## THE PROBLEM
In the data below, find every line with the word "that" and copy it.

Segment Start: INPUT MATERIAL

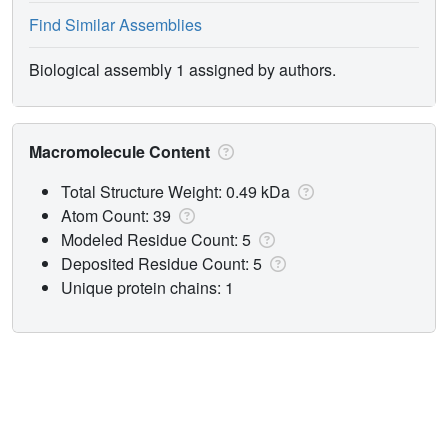
Find Similar Assemblies
Biological assembly 1 assigned by authors.
Macromolecule Content
Total Structure Weight: 0.49 kDa
Atom Count: 39
Modeled Residue Count: 5
Deposited Residue Count: 5
Unique protein chains: 1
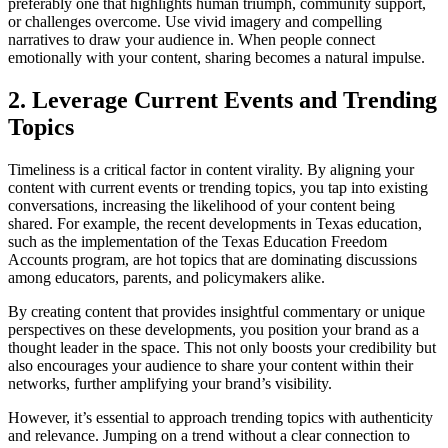
preferably one that highlights human triumph, community support,
or challenges overcome. Use vivid imagery and compelling
narratives to draw your audience in. When people connect
emotionally with your content, sharing becomes a natural impulse.
2. Leverage Current Events and Trending
Topics
Timeliness is a critical factor in content virality. By aligning your
content with current events or trending topics, you tap into existing
conversations, increasing the likelihood of your content being
shared. For example, the recent developments in Texas education,
such as the implementation of the Texas Education Freedom
Accounts program, are hot topics that are dominating discussions
among educators, parents, and policymakers alike.
By creating content that provides insightful commentary or unique
perspectives on these developments, you position your brand as a
thought leader in the space. This not only boosts your credibility but
also encourages your audience to share your content within their
networks, further amplifying your brand’s visibility.
However, it’s essential to approach trending topics with authenticity
and relevance. Jumping on a trend without a clear connection to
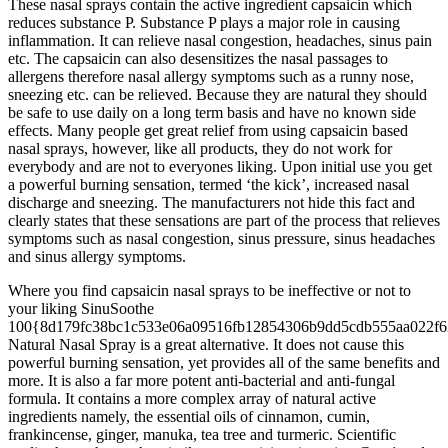
These nasal sprays contain the active ingredient capsaicin which
reduces substance P. Substance P plays a major role in causing
inflammation. It can relieve nasal congestion, headaches, sinus pain
etc. The capsaicin can also desensitizes the nasal passages to
allergens therefore nasal allergy symptoms such as a runny nose,
sneezing etc. can be relieved. Because they are natural they should
be safe to use daily on a long term basis and have no known side
effects. Many people get great relief from using capsaicin based
nasal sprays, however, like all products, they do not work for
everybody and are not to everyones liking. Upon initial use you get
a powerful burning sensation, termed ‘the kick’, increased nasal
discharge and sneezing. The manufacturers not hide this fact and
clearly states that these sensations are part of the process that relieves
symptoms such as nasal congestion, sinus pressure, sinus headaches
and sinus allergy symptoms.
Where you find capsaicin nasal sprays to be ineffective or not to
your liking SinuSoothe
100{8d179fc38bc1c533e06a09516fb12854306b9dd5cdb555aa022f6
Natural Nasal Spray is a great alternative. It does not cause this
powerful burning sensation, yet provides all of the same benefits and
more. It is also a far more potent anti-bacterial and anti-fungal
formula. It contains a more complex array of natural active
ingredients namely, the essential oils of cinnamon, cumin,
frankincense, ginger, manuka, tea tree and turmeric. Scientific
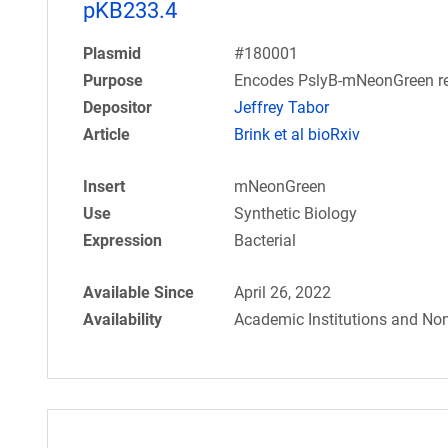
pKB233.4
Plasmid
#180001
Purpose
Encodes PslyB-mNeonGreen re
Depositor
Jeffrey Tabor
Article
Brink et al bioRxiv
Insert
mNeonGreen
Use
Synthetic Biology
Expression
Bacterial
Available Since
April 26, 2022
Availability
Academic Institutions and Non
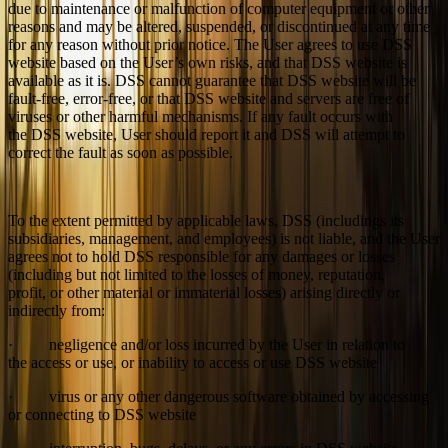
due to maintenance or malfunction of computer equipment or other
reasons and may be altered, suspended, or discontinued at any time
for any reason without prior notice. The User agrees to use DSS
website based on the User’s own risks, and that DSS website is
available as it is. DSS cannot guarantee that DSS website will be
fault-free, error-free, or that DSS website and servers are free of
viruses or other harmful mechanisms. If any fault occurs with
the DSS website, User should report it and DSS will attempt to
correct the fault as soon as possible.
To the extent permitted by applicable laws, DSS (includings its
subsidiaries, management, and employees) is not liable, and the User
agrees not to hold DSS responsible for any damages or losses
(including but not limited to the losses of money, reputation,
profit, or other material or immaterial losses) arising directly or
indirectly from:
· negligence and/or loss incurred by the User in relation to
the access or use, or inability to access or use DSS website
· virus or any other dangerous software obtained by accessing
or connecting to DSS website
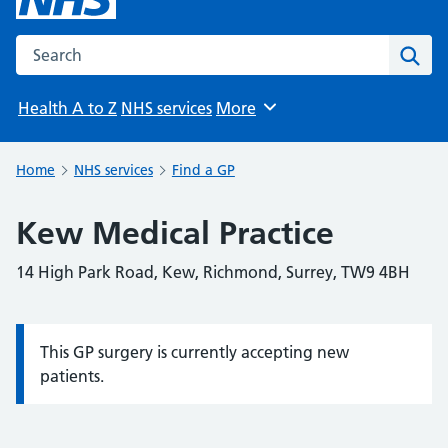
Search the NHS website
Sear
Health A to Z
NHS services
More
Browse
Home
NHS services
Find a GP
Kew Medical Practice
14 High Park Road, Kew, Richmond, Surrey, TW9 4BH
This GP surgery is currently accepting new
Information:
patients.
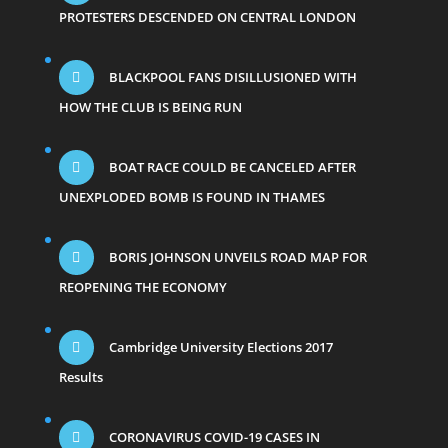
PROTESTERS DESCENDED ON CENTRAL LONDON
BLACKPOOL FANS DISILLUSIONED WITH
HOW THE CLUB IS BEING RUN
BOAT RACE COULD BE CANCELED AFTER
UNEXPLODED BOMB IS FOUND IN THAMES
BORIS JOHNSON UNVEILS ROAD MAP FOR
REOPENING THE ECONOMY
Cambridge University Elections 2017
Results
CORONAVIRUS COVID-19 CASES IN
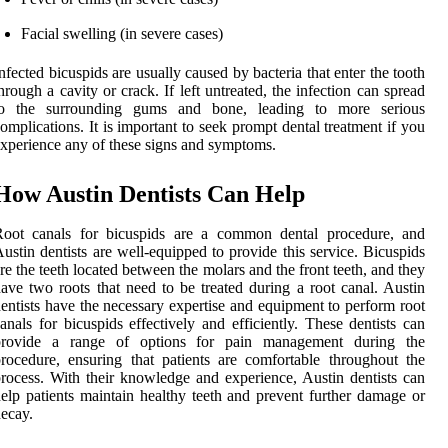
Facial swelling (in severe cases)
nfected bicuspids are usually caused by bacteria that enter the tooth
hrough a cavity or crack. If left untreated, the infection can spread
to the surrounding gums and bone, leading to more serious
omplications. It is important to seek prompt dental treatment if you
xperience any of these signs and symptoms.
How Austin Dentists Can Help
Root canals for bicuspids are a common dental procedure, and
ustin dentists are well-equipped to provide this service. Bicuspids
re the teeth located between the molars and the front teeth, and they
ave two roots that need to be treated during a root canal. Austin
entists have the necessary expertise and equipment to perform root
anals for bicuspids effectively and efficiently. These dentists can
provide a range of options for pain management during the
rocedure, ensuring that patients are comfortable throughout the
rocess. With their knowledge and experience, Austin dentists can
elp patients maintain healthy teeth and prevent further damage or
ecay.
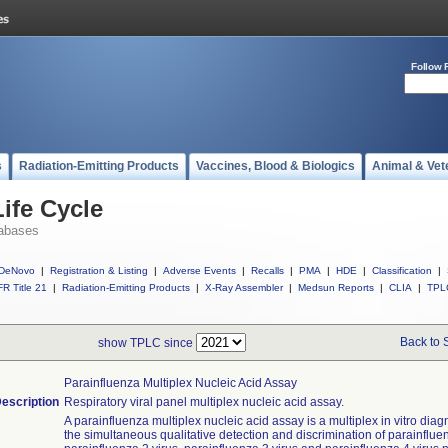
Follow 
s
Radiation-Emitting Products
Vaccines, Blood & Biologics
Animal & Vet
ife Cycle
abases
DeNovo
|
Registration & Listing
|
Adverse Events
|
Recalls
|
PMA
|
HDE
|
Classification
|
R Title 21
|
Radiation-Emitting Products
|
X-Ray Assembler
|
Medsun Reports
|
CLIA
|
TPL
Back to 
show TPLC since
Parainfluenza Multiplex Nucleic Acid Assay
escription
Respiratory viral panel multiplex nucleic acid assay.
A parainfluenza multiplex nucleic acid assay is a multiplex in vitro diagn
the simultaneous qualitative detection and discrimination of parainfluen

Segment End: INPUT MATERIAL

## ANSWER BOX
preferably one that highlights human triumph, community support,
Accounts program, are hot topics that are dominating discussions
By creating content that provides insightful commentary or unique
clearly states that these sensations are part of the process that relieves
website based on the User’s own risks, and that DSS website is
available as it is. DSS cannot guarantee that DSS website will be
fault-free, error-free, or that DSS website and servers are free of
nfected bicuspids are usually caused by bacteria that enter the tooth
ave two roots that need to be treated during a root canal. Austin
rocedure, ensuring that patients are comfortable throughout the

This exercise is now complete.